_Task:_
For each line of the listing that contains "dargestellt", make a copy and return it.
··· Exercise data ···
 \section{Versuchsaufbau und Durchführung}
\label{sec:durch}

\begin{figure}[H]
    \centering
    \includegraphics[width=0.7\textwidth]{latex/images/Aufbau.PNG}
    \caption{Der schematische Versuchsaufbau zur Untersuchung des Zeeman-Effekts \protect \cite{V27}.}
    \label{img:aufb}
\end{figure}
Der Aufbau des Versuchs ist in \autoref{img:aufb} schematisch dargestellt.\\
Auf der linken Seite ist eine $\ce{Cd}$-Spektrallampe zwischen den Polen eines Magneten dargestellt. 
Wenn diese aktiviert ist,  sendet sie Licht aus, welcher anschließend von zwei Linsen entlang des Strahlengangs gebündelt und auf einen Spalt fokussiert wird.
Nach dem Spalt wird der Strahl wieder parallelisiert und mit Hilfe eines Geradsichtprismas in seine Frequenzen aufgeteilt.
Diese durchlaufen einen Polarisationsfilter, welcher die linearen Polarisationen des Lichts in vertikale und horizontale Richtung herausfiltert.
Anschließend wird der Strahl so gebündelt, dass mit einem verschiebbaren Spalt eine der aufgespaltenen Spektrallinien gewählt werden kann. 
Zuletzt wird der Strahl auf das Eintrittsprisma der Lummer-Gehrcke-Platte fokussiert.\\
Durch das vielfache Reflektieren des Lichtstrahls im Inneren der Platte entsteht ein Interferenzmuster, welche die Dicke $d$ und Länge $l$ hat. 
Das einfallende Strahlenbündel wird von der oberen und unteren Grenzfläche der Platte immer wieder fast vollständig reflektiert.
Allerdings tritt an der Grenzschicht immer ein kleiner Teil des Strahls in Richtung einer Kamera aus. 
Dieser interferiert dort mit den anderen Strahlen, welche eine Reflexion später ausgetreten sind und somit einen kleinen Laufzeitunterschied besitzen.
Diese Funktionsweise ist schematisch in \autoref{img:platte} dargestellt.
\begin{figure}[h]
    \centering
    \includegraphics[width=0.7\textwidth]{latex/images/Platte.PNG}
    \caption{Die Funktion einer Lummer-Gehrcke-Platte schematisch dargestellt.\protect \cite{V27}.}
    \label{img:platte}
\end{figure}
···
··· Exercise data ···
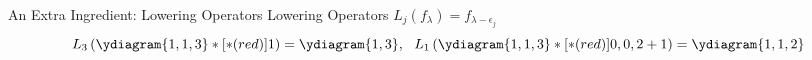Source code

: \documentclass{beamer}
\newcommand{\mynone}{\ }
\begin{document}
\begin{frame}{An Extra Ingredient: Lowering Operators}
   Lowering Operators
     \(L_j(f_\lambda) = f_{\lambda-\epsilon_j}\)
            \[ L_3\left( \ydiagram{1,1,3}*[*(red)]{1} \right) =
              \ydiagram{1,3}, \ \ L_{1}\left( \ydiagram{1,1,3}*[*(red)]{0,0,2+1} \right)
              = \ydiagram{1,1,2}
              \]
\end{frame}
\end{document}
···
··· Exercise data ···
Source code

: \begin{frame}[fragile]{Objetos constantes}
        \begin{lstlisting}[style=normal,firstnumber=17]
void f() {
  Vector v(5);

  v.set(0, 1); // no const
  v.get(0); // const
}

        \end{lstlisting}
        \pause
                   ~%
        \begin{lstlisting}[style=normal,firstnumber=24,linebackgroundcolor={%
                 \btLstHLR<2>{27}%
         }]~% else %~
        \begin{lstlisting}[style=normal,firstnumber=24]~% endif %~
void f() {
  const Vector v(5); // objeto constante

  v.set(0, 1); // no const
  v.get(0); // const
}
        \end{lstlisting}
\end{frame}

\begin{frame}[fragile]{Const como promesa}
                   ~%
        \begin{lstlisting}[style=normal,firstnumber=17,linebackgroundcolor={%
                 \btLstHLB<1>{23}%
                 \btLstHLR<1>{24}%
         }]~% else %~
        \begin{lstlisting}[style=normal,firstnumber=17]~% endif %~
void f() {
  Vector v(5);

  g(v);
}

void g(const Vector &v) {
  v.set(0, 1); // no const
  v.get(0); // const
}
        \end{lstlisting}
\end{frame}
···
_Final answer:_
Der Aufbau des Versuchs ist in \autoref{img:aufb} schematisch dargestellt.\\
Auf der linken Seite ist eine $\ce{Cd}$-Spektrallampe zwischen den Polen eines Magneten dargestellt. 
Diese Funktionsweise ist schematisch in \autoref{img:platte} dargestellt.
    \caption{Die Funktion einer Lummer-Gehrcke-Platte schematisch dargestellt.\protect \cite{V27}.}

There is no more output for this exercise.